(Data excerpts)
◆ ◆ ◆ ◆ ◆ ◆ ◆
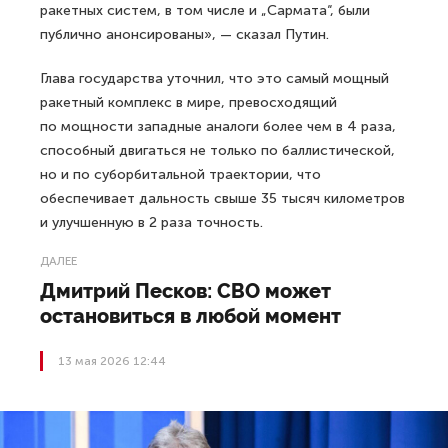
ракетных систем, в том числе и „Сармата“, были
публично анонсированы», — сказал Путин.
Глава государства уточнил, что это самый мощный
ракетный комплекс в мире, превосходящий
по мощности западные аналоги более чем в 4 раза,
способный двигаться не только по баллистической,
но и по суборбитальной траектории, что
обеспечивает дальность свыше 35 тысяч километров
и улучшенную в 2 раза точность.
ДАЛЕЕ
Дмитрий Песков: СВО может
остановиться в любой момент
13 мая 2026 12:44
◆ ◆ ◆ ◆ ◆ ◆ ◆
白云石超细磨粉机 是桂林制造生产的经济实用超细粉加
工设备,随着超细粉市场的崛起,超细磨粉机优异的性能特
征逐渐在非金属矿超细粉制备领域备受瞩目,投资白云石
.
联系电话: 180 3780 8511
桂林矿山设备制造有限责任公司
◆ ◆ ◆ ◆ ◆ ◆ ◆
ASSIGNMENT:
How many of the lines above hold the word "раза"? State that number and nothing else.

RESPONSE AREA:
2